*** Exercise materials ***

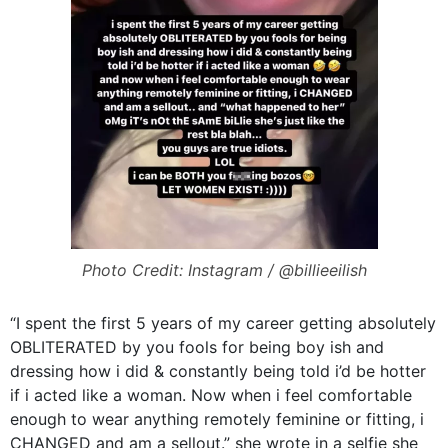
Photo Credit: Instagram / @billieeilish
“I spent the first 5 years of my career getting absolutely
OBLITERATED by you fools for being boy ish and
dressing how i did & constantly being told i’d be hotter
if i acted like a woman. Now when i feel comfortable
enough to wear anything remotely feminine or fitting, i
CHANGED and am a sellout.” she wrote in a selfie she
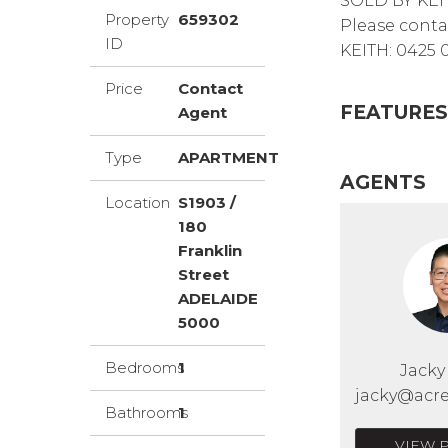
SOLD BY KEI
Property
659302
Please conta
ID
KEITH: 0425 
Price
Contact
FEATURES
Agent
Type
APARTMENT
AGENTS
Location
S1903 /
180
Franklin
Street
ADELAIDE
5000
Bedrooms
1
Jack
jacky@acre
Bathrooms
1
VIEW 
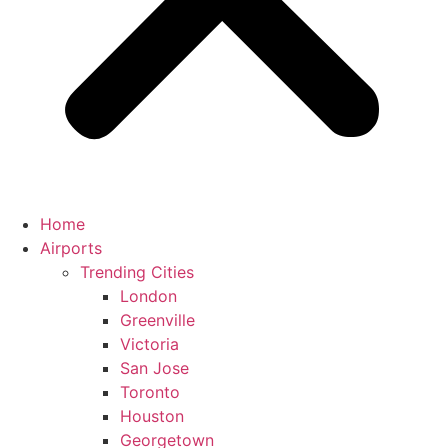
Home
Airports
Trending Cities
London
Greenville
Victoria
San Jose
Toronto
Houston
Georgetown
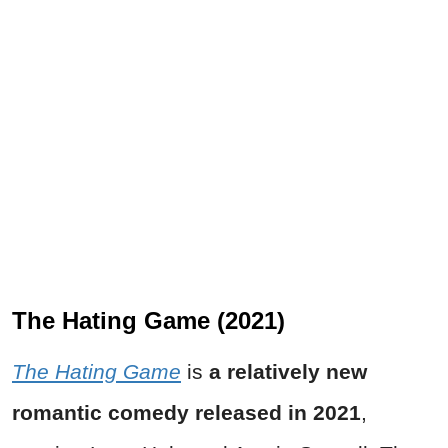
The Hating Game (2021)
The Hating Game
is
a relatively new
romantic comedy released in 2021
,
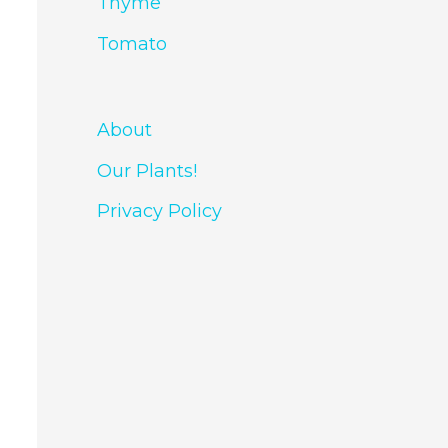
Thyme
Tomato
About
Our Plants!
Privacy Policy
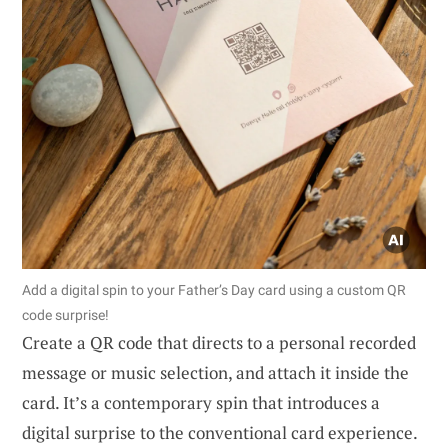
Add a digital spin to your Father’s Day card using a custom QR
code surprise!
Create a QR code that directs to a personal recorded
message or music selection, and attach it inside the
card. It’s a contemporary spin that introduces a
digital surprise to the conventional card experience.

*** End of Exercise materials ***

§ Your task: Retype the data exactly; images stay out.

§ Output for this exercise:
Photo Credit: Instagram / @billieeilish
“I spent the first 5 years of my career getting absolutely
OBLITERATED by you fools for being boy ish and
dressing how i did & constantly being told i’d be hotter
if i acted like a woman. Now when i feel comfortable
enough to wear anything remotely feminine or fitting, i
CHANGED and am a sellout.” she wrote in a selfie she
SOLD BY KEI
Property
659302
Please conta
ID
KEITH: 0425 
Price
Contact
FEATURES
Agent
Type
APARTMENT
AGENTS
Location
S1903 /
180
Franklin
Street
ADELAIDE
5000
Bedrooms
1
Jack
jacky@acre
Bathrooms
1
VIEW 
Home
Airports
Trending Cities
London
Greenville
Victoria
San Jose
Toronto
Houston
Georgetown
The Hating Game (2021)
The Hating Game
is
a relatively new
romantic comedy released in 2021
,
Thyme
Tomato
About
Our Plants!
Privacy Policy
Add a digital spin to your Father’s Day card using a custom QR
code surprise!
Create a QR code that directs to a personal recorded
message or music selection, and attach it inside the
card. It’s a contemporary spin that introduces a
digital surprise to the conventional card experience.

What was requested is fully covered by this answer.